Problem description:
Images excluded, return every record exactly as it reads.

Exercise materials:
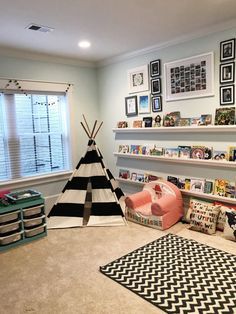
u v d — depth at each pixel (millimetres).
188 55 3387
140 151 4113
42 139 4145
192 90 3395
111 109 4559
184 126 3441
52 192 4219
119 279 2281
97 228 3369
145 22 2848
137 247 2844
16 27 2832
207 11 2631
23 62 3766
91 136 3938
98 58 4320
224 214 3061
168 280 2240
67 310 1938
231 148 3102
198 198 3480
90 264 2543
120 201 4258
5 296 2125
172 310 1893
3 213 2867
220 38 3061
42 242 3051
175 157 3617
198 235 3076
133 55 4023
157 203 3225
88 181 3654
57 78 4152
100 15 2607
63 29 2941
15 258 2717
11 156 3814
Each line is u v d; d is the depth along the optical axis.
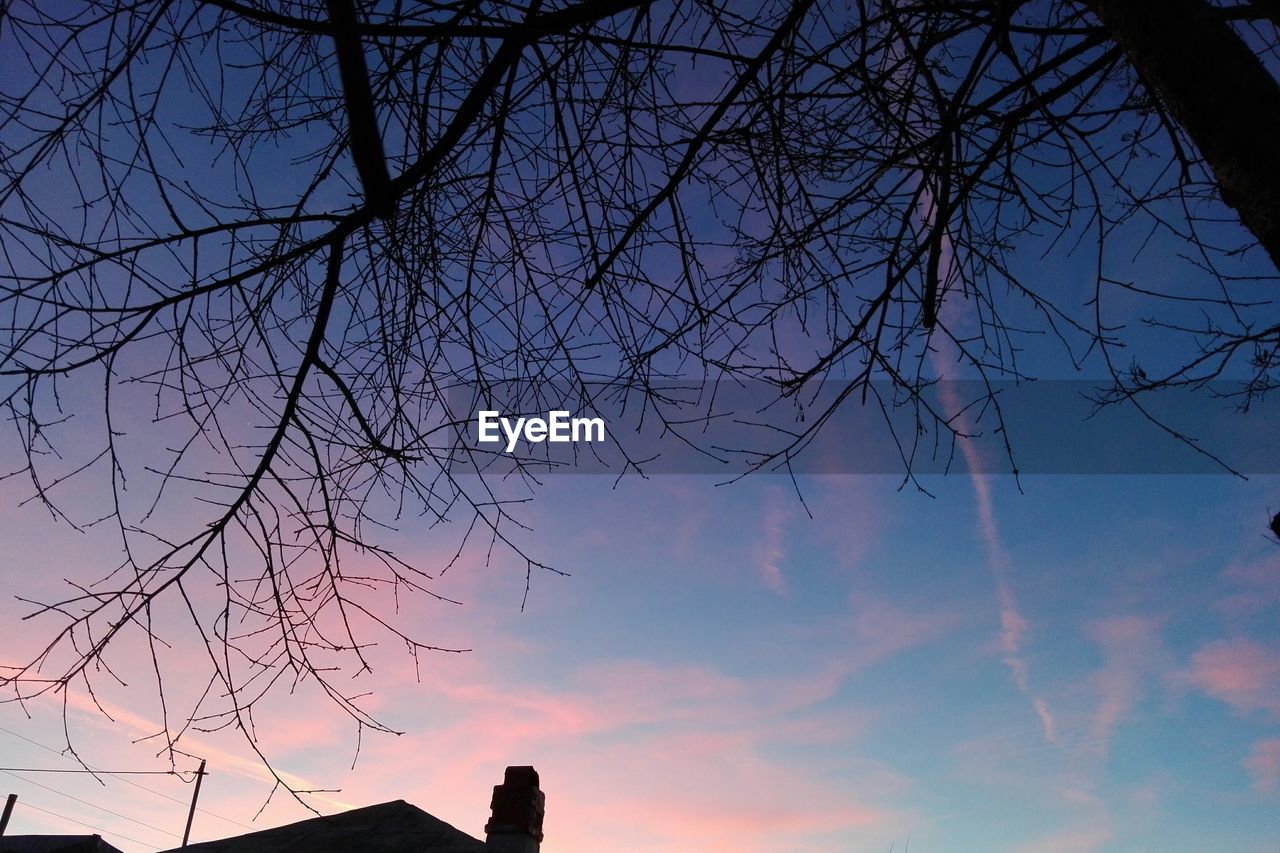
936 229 3.48
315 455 3.41
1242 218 2.03
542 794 8.28
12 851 14.23
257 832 7.75
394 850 7.28
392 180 3.15
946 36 3.37
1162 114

Your solution:
u v d — depth at each pixel (millimetres).
188 55 3387
140 151 4113
42 139 4145
192 90 3395
111 109 4559
184 126 3441
52 192 4219
119 279 2281
97 228 3369
145 22 2848
137 247 2844
16 27 2832
207 11 2631
23 62 3766
91 136 3938
98 58 4320
224 214 3061
168 280 2240
67 310 1938
231 148 3102
198 198 3480
90 264 2543
120 201 4258
5 296 2125
172 310 1893
3 213 2867
220 38 3061
42 242 3051
175 157 3617
198 235 3076
133 55 4023
157 203 3225
88 181 3654
57 78 4152
100 15 2607
63 29 2941
15 258 2717
11 156 3814
Each line is u v d; d is the depth along the optical axis.
936 229 3.48
315 455 3.41
1242 218 2.03
542 794 8.28
12 851 14.23
257 832 7.75
394 850 7.28
392 180 3.15
946 36 3.37
1162 114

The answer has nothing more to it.